◆ TASK STATEMENT ◆
Rewrite the text from each of the rows below, replacing "Hublift" with "Senkrechtlift" and changing nothing else. Leave the pictures out of your answer.

◆ LISTED RECORDS ◆
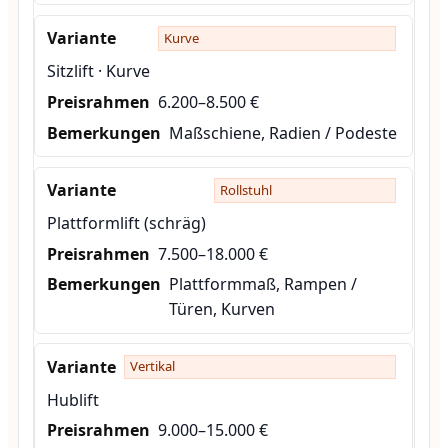
Kurve
Sitzlift · Kurve
6.200–8.500 €
Maßschiene, Radien / Podeste
Rollstuhl
Plattformlift (schräg)
7.500–18.000 €
Plattformmaß, Rampen /
Türen, Kurven
Vertikal
Hublift
9.000–15.000 €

◆ ANSWER BOX ◆
Kurve
Sitzlift · Kurve
6.200–8.500 €
Maßschiene, Radien / Podeste
Rollstuhl
Plattformlift (schräg)
7.500–18.000 €
Plattformmaß, Rampen /
Türen, Kurven
Vertikal
Senkrechtlift
9.000–15.000 €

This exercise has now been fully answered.